In time, you’ll come up with a list of magnitudes or brightness estimates for Nova Delphini. Here’s mine to date:

* Aug. 14: 5.8
* Aug. 15: 4.9
* Aug. 16: 5.0
* Aug. 17: 5.0
* Aug. 18: 5.0
* Aug. 19: 5.2
* Aug. 20: 5.5

Template you can use to plot your own estimates of Nova Delphini 2013's night by night brightness through Sept. 11. Click for larger version.
Template you can use to plot your own estimates of Nova Delphini 2013’s night by night brightness through Sept. 11. Click for larger version.

So far just numbers, but there’s a way to turn this into a satisfying visual picture of the nova’s long-term behavior. Graph it! That’s what astronomers do, and they call it a light curve.

I dug around and came up with this very basic template. The horizontal or x-axis measures time in days, the vertical or y-axis plots the nova’s brightness measured in magnitudes. You can either right-click and save the image above or grab the higher-res version HERE.

I plotted my own brightness estimates of the nova using Photoshop Elements. You can do it on computer or with paper and pencil.
I plotted my own brightness estimates of the nova using Photoshop Elements. You can do it on computer or with paper and pencil.

Next, print out a copy and lay in your data points with pencil and ruler the old-fashioned way or use an imaging program like Photoshop or Paint to do the same on the computer. I use a very basic version of Photoshop Elements to plot my observations. Once your observations are marked, connect them to build your light curve.

Connecting the dots, we can start to see how the nova behaves over time. The sudden jump from obscurity as well as the brief plateau before fading are obvious.
Connecting the dots, we can start to see how the nova behaves over time. The sudden jump from obscurity as well as the brief plateau before fading are obvious.

Right away you’ll notice a few interesting things. The nova shot up from approximately 17th magnitude on Aug. 13 to 6.8 on Aug. 14 – a leap of more than 10 magnitudes, which translates to a nearly 10,000 fold increase in brightness.

I wasn’t able to see the Nova Del top out at around 4.4 magnitude – that happened when I was asleep the next morning – but I did catch it at 4.9. The next few days the nova hits a plateau followed by what appears for the moment like a steady decline in brightness. Will it rocket back up or continue to fade? That’s for you and your binoculars to find out the next clear night.

Official AAVSO light curve to date for Nova Delphini 2013 created using their light curve generator. The plot includes observations from many observers. Copyright: AAVSO
AAVSO light curve to date for Nova Delphini 2013 created using their light curve generator. The plot includes observations from many observers. Copyright: AAVSO

If you’d like to take the next step and contribute your observations for scientific use, head over to the AAVSO (American Assn. of Variable Star Observers) and become a member. Even if you don’t sign up, access to data, charts and light curves of novae and other variable stars is completely free.

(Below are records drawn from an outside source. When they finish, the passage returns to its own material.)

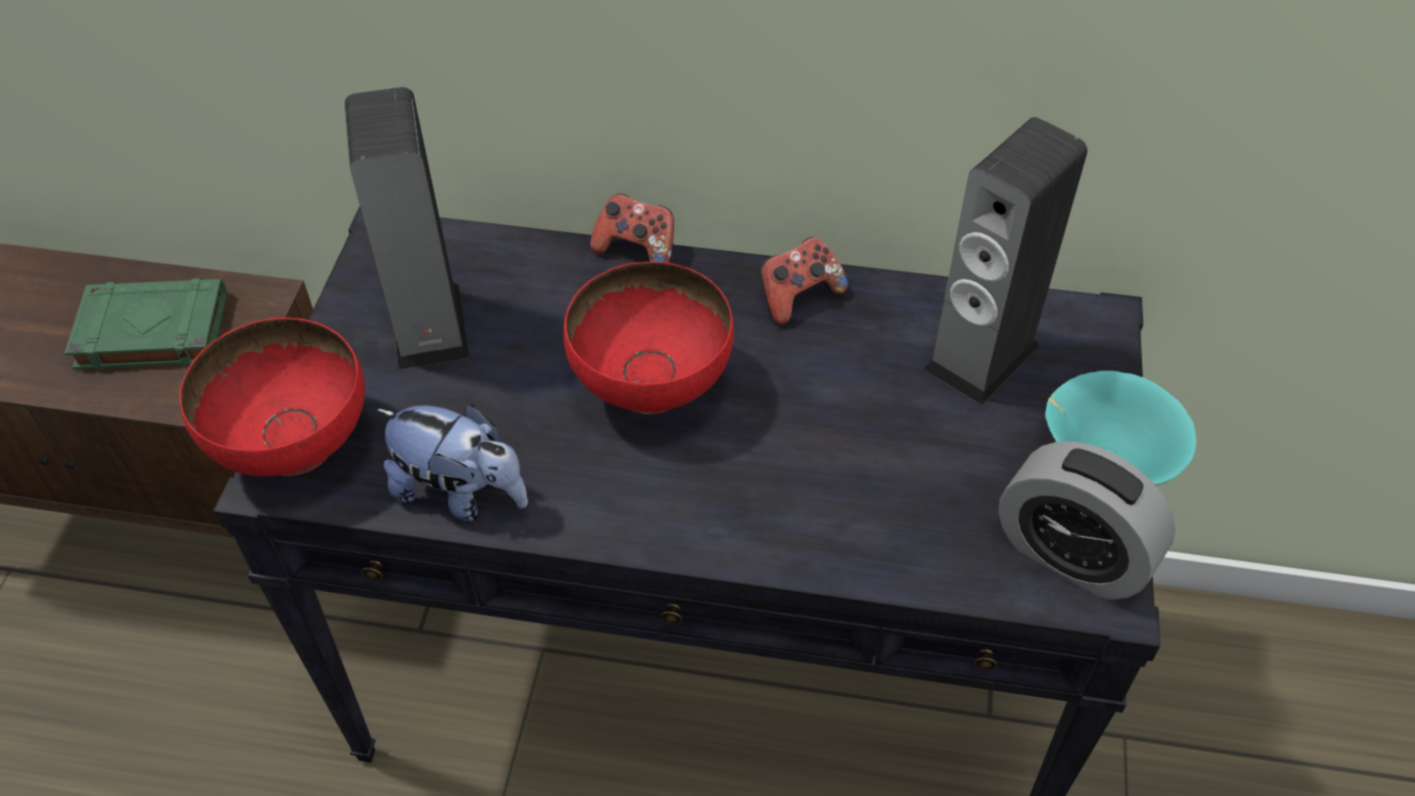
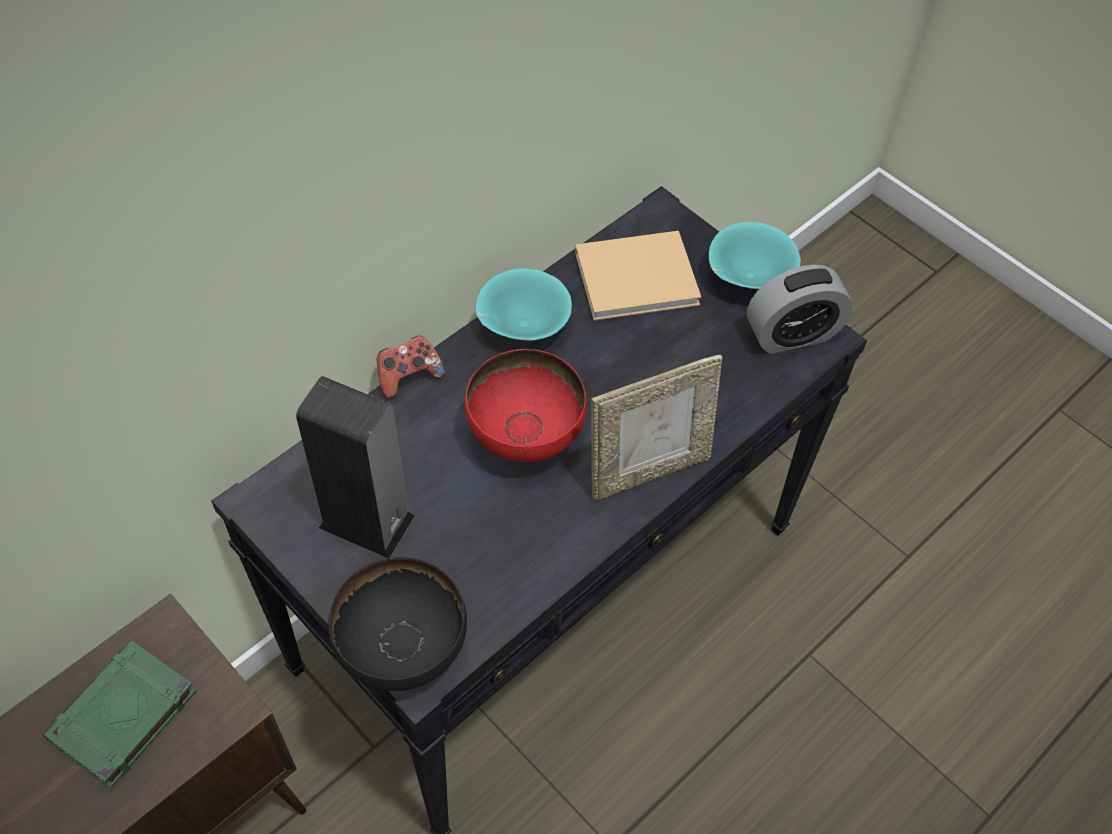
camera: 55 degrees left, 5 degrees up
(293, 447) = (402, 651): red bowl -> black bowl
(461, 493) = (520, 579): plush toy -> none
(713, 525) = (648, 470): none -> picture frame
(798, 297) = (522, 326): game controller -> turquoise bowl
(981, 357) = (640, 278): speaker -> beige book

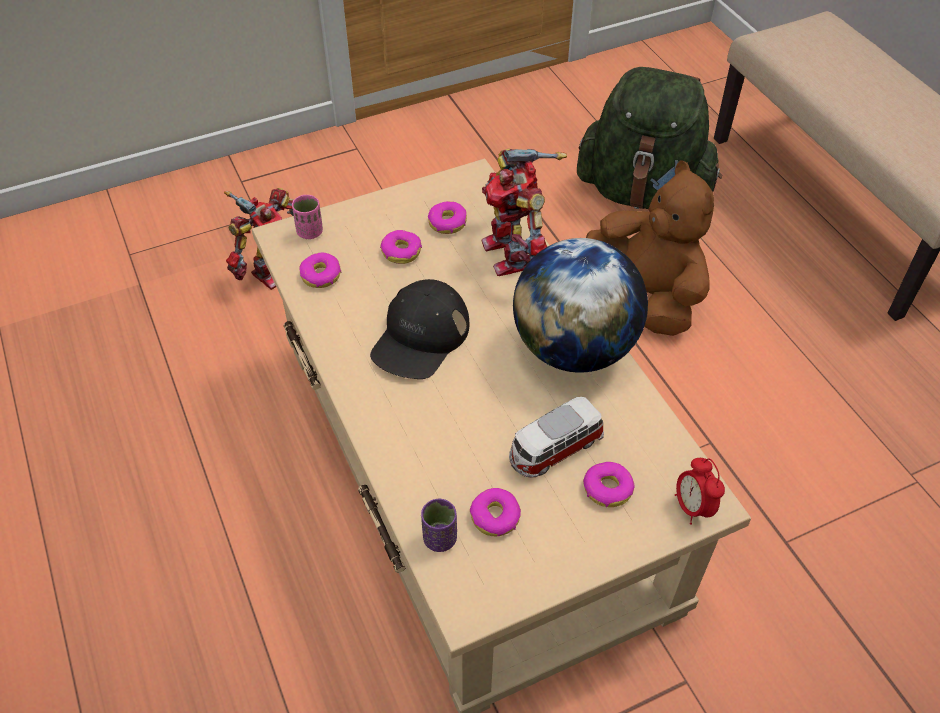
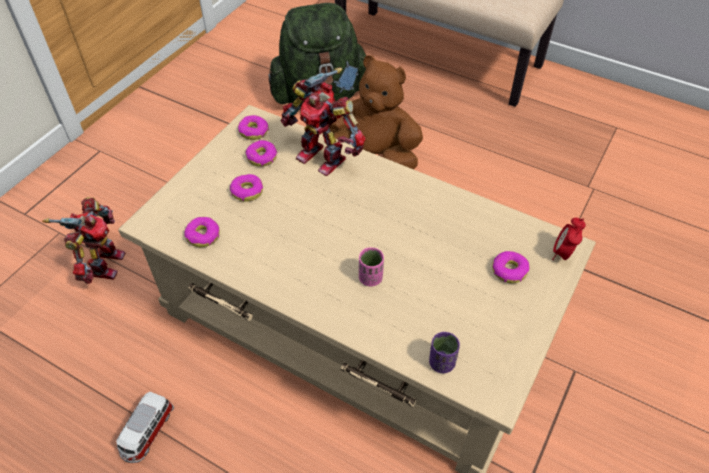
camera: 35 degrees left, 0 degrees up
(310, 232) = (167, 210): pink cup -> pink cup (370, 278)
(420, 337) = (311, 241): black cap -> none
(495, 517) = (462, 328): donut -> donut (253, 131)
(554, 449) = (458, 265): toy car -> toy car (147, 432)
(574, 348) = (414, 197): globe -> none
(693, 507) = (562, 253): alarm clock -> alarm clock turned 75 degrees clockwise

Nova Sagittarii 2012 light curve. Notice the occasional plateaus as well as bumps in brightness as it faded back to minimum light. Credit: NASA
Nova Sagittarii 2012 light curve. Notice the occasional plateaus as well as bumps in brightness as it faded back to minimum light. Credit: NASA

I get a kick out of comparing my basic light curves with those created with thousands of observations contributed by hundreds of observers. The basic AAVSO curve looks all scrunched up for the moment because their time scale (x-axis) is much longer term than in my simple example. But guess what? You can change the scale using their light curve generator and open up the view a little more as I did in the curve above.

Light curve of V2467 Cygni, a nova that appeared in Cygnus in 2007. Credit: AAVSO
Light curve of V2467 Cygni, a nova that appeared in Cygnus in 2007. Credit: AAVSO

Here are a couple other typical novae light curves. By the time you’re done looking at the examples here as well as creating your own, you’ll gain a familiarity that may surprise you. Not only will be able to interpret trends in Nova Delphini’s brightness, but you’ll better understand the behavior of other variable stars at a glance. It’s as easy as connecting the dots.